The impetus for this growth has to do with consumer demand for networks that are no longer under the control of a single corporate entity and its various whims — or, after the sale of Twitter to Elon Musk, those of an erratic billionaire.

Smaller efforts to offer decentralized alternatives to Reddit are also underway.

Though it’s still early days, projects like Lemmy, Kbin, Raddi.net, Aether, Lime Reader, and others are gaining steam. Just as some Twitter users broke away to join decentralized alternatives, once they became viable alternatives, Reddit users could also do the same.

Reddit doesn’t acknowledge this in its risk factors in its S-1, however, beyond claiming that it’s possible that “influential Redditors” or “certain demographics” could conclude that “an alternative product or service better meets their needs.” And that Redditors could choose to engage with “other products, services, or activities as an alternative to ours.”

Of course, that’s like saying, “Sure, we could have a competitor someday!” It doesn’t dig into the broader movement around decentralizing social media — a force so strong that even social networking giant Meta has opted to build its latest app, Threads, to integrate with ActivityPub, the decentralized social networking protocol used by Mastodon, Pixelfed, PeerTube, and other “federated” apps.

If Meta fears the power of decentralized social networks enough to join the movement, surely Reddit is not immune?
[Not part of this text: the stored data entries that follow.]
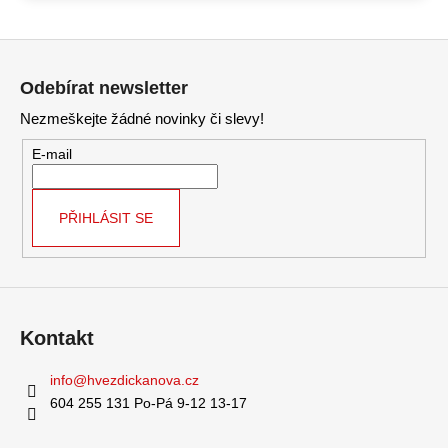
Z
á
Odebírat newsletter
p
Nezmeškejte žádné novinky či slevy!
a
t
E-mail
í
PŘIHLÁSIT SE
Kontakt
info
@
hvezdickanova.cz
604 255 131 Po-Pá 9-12 13-17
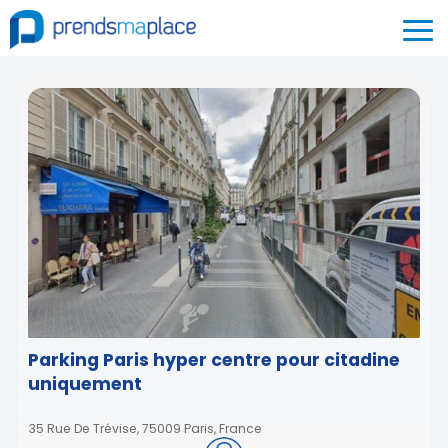
Parking Paris hyper centre pour citadine
uniquement
35 Rue De Trévise, 75009 Paris, France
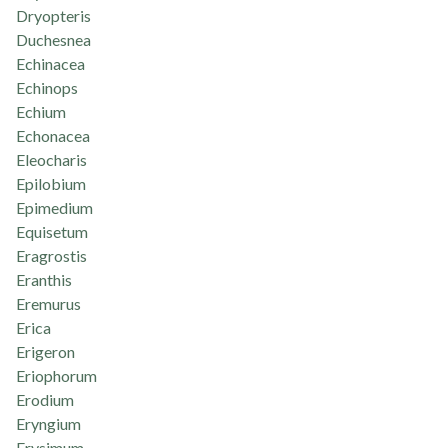
Dryopteris
Duchesnea
Echinacea
Echinops
Echium
Echonacea
Eleocharis
Epilobium
Epimedium
Equisetum
Eragrostis
Eranthis
Eremurus
Erica
Erigeron
Eriophorum
Erodium
Eryngium
Erysimum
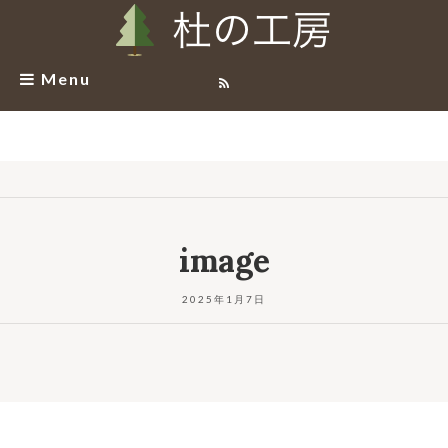
Menu
image
2025年1月7日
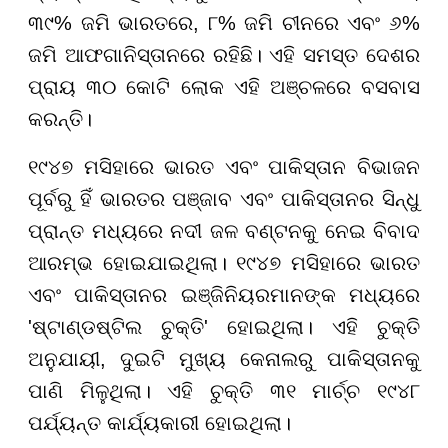
୩୯% ଜମି ଭାରତରେ, ୮% ଜମି ଚୀନରେ ଏବଂ ୬%
ଜମି ଆଫଗାନିସ୍ତାନରେ ରହିଛି। ଏହି ସମସ୍ତ ଦେଶର
ପ୍ରାୟ ୩୦ କୋଟି ଲୋକ ଏହି ଅଞ୍ଚଳରେ ବସବାସ
କରନ୍ତି।
୧୯୪୭ ମସିହାରେ ଭାରତ ଏବଂ ପାକିସ୍ତାନ ବିଭାଜନ
ପୂର୍ବରୁ ହିଁ ଭାରତର ପଞ୍ଜାବ ଏବଂ ପାକିସ୍ତାନର ସିନ୍ଧୁ
ପ୍ରାନ୍ତ ମଧ୍ୟରେ ନଦୀ ଜଳ ବଣ୍ଟନକୁ ନେଇ ବିବାଦ
ଆରମ୍ଭ ହୋଇଯାଇଥିଲା। ୧୯୪୭ ମସିହାରେ ଭାରତ
ଏବଂ ପାକିସ୍ତାନର ଇଞ୍ଜିନିୟରମାନଙ୍କ ମଧ୍ୟରେ
'ଷ୍ଟାଣ୍ଡଷ୍ଟିଲ ଚୁକ୍ତି' ହୋଇଥିଲା। ଏହି ଚୁକ୍ତି
ଅନୁଯାୟୀ, ଦୁଇଟି ମୁଖ୍ୟ କେନାଲରୁ ପାକିସ୍ତାନକୁ
ପାଣି ମିଳୁଥିଲା। ଏହି ଚୁକ୍ତି ୩୧ ମାର୍ଚ୍ଚ ୧୯୪୮
ପର୍ଯ୍ୟନ୍ତ କାର୍ଯ୍ୟକାରୀ ହୋଇଥିଲା।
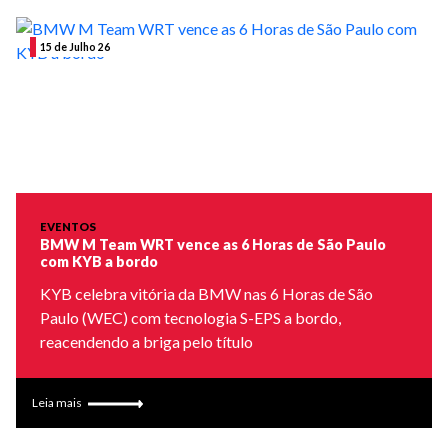
15 de Julho 26
EVENTOS
BMW M Team WRT vence as 6 Horas de São Paulo
com KYB a bordo
KYB celebra vitória da BMW nas 6 Horas de São
Paulo (WEC) com tecnologia S-EPS a bordo,
reacendendo a briga pelo título
Leia mais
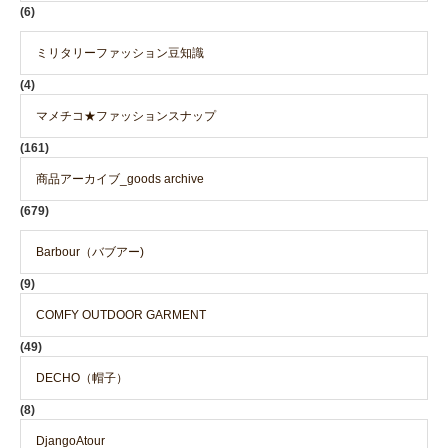
(6)
ミリタリーファッション豆知識
(4)
マメチコ★ファッションスナップ
(161)
商品アーカイブ_goods archive
(679)
Barbour（バブアー)
(9)
COMFY OUTDOOR GARMENT
(49)
DECHO（帽子）
(8)
DjangoAtour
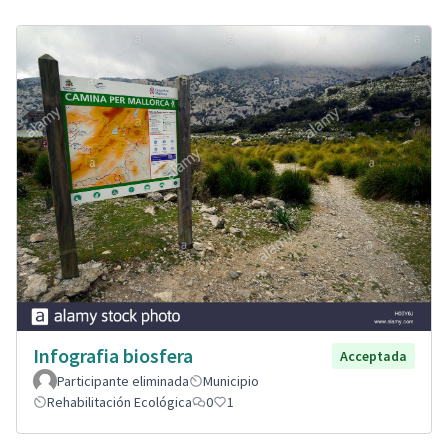
Infografia biosfera
Acceptada
Participante eliminada
Municipio
Rehabilitación Ecológica
0
1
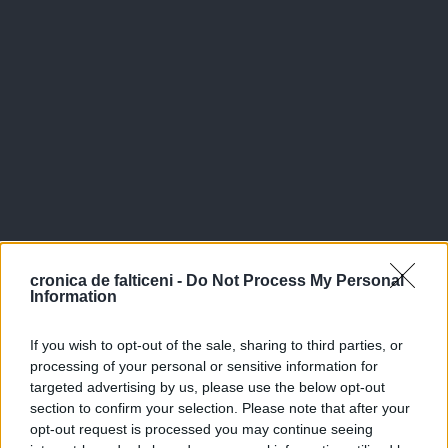
cronica de falticeni -
Do Not Process My Personal
Information
If you wish to opt-out of the sale, sharing to third parties, or
processing of your personal or sensitive information for
targeted advertising by us, please use the below opt-out
section to confirm your selection. Please note that after your
opt-out request is processed you may continue seeing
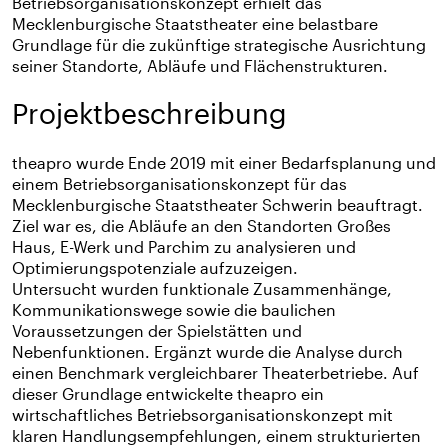
Betriebsorganisationskonzept erhielt das
Mecklenburgische Staatstheater eine belastbare
Grundlage für die zukünftige strategische Ausrichtung
seiner Standorte, Abläufe und Flächenstrukturen.
Projektbeschreibung
theapro wurde Ende 2019 mit einer Bedarfsplanung und
einem Betriebsorganisationskonzept für das
Mecklenburgische Staatstheater Schwerin beauftragt.
Ziel war es, die Abläufe an den Standorten Großes
Haus, E-Werk und Parchim zu analysieren und
Optimierungspotenziale aufzuzeigen.
Untersucht wurden funktionale Zusammenhänge,
Kommunikationswege sowie die baulichen
Voraussetzungen der Spielstätten und
Nebenfunktionen. Ergänzt wurde die Analyse durch
einen Benchmark vergleichbarer Theaterbetriebe. Auf
dieser Grundlage entwickelte theapro ein
wirtschaftliches Betriebsorganisationskonzept mit
klaren Handlungsempfehlungen, einem strukturierten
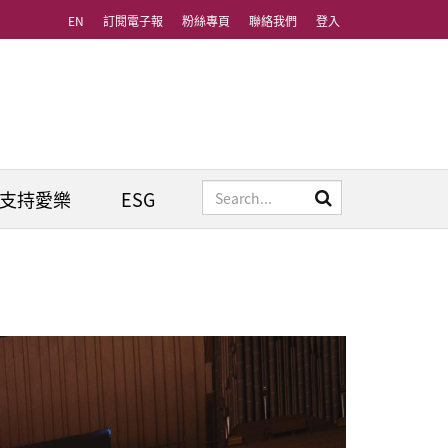
EN
訂閱電子報
粉絲專頁
聯絡我們
登入
支持愛樂
ESG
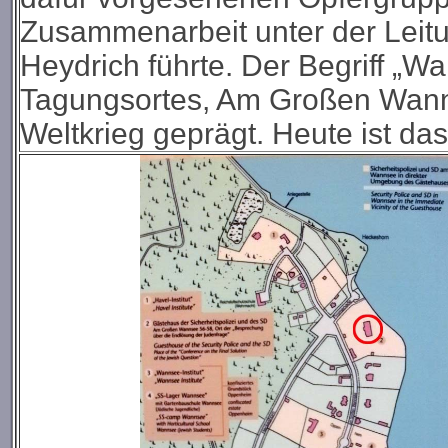
Zusammenarbeit unter der Leit
Heydrich führte. Der Begriff „
Tagungsortes, Am Großen Wann
Weltkrieg geprägt. Heute ist d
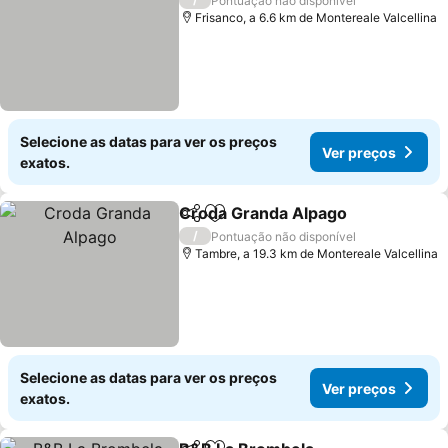
Pontuação não disponível
Frisanco, a 6.6 km de Montereale Valcellina
Selecione as datas para ver os preços
Ver preços
exatos.
Croda Granda Alpago
Partilhar
Adicionar aos favoritos
/
Pontuação não disponível
Tambre, a 19.3 km de Montereale Valcellina
Selecione as datas para ver os preços
Ver preços
exatos.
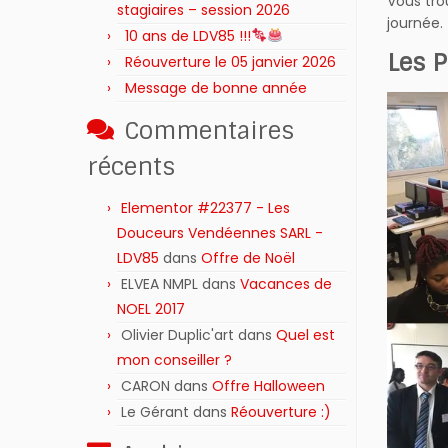
Vous tro
stagiaires – session 2026 ‍‍‍‍‍
journée.
10 ans de LDV85 !!!
Les 
Réouverture le 05 janvier 2026
Message de bonne année
Commentaires
récents
Elementor #22377 - Les
Douceurs Vendéennes SARL -
LDV85
dans
Offre de Noël
ELVEA NMPL
dans
Vacances de
NOEL 2017
Olivier Duplic'art
dans
Quel est
mon conseiller ?
CARON
dans
Offre Halloween
Le Gérant
dans
Réouverture :)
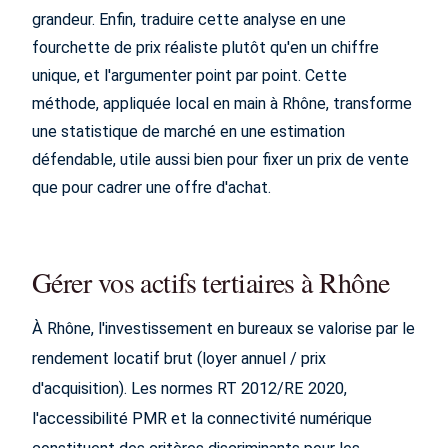
grandeur. Enfin, traduire cette analyse en une
fourchette de prix réaliste plutôt qu'en un chiffre
unique, et l'argumenter point par point. Cette
méthode, appliquée local en main à Rhône, transforme
une statistique de marché en une estimation
défendable, utile aussi bien pour fixer un prix de vente
que pour cadrer une offre d'achat.
Gérer vos actifs tertiaires à Rhône
À Rhône, l'investissement en bureaux se valorise par le
rendement locatif brut (loyer annuel / prix
d'acquisition). Les normes RT 2012/RE 2020,
l'accessibilité PMR et la connectivité numérique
In addition, Reddit downplays the potential for community unrest, as a result of its management decisions, saying only that there could be “disruptions to the normal operation of our communities, including as a result of actions or inactions by our volunteer moderators.”

Reddit’s moderators had led the movement to shut down their communities in protest and marked their communities NSFW, which disallows ads, forcing Reddit to then remove moderators who were protesting. Seeing their demands ignored and overridden could eventually drive them to find new homes on decentralized social media, where they would maintain control over their communities and user data.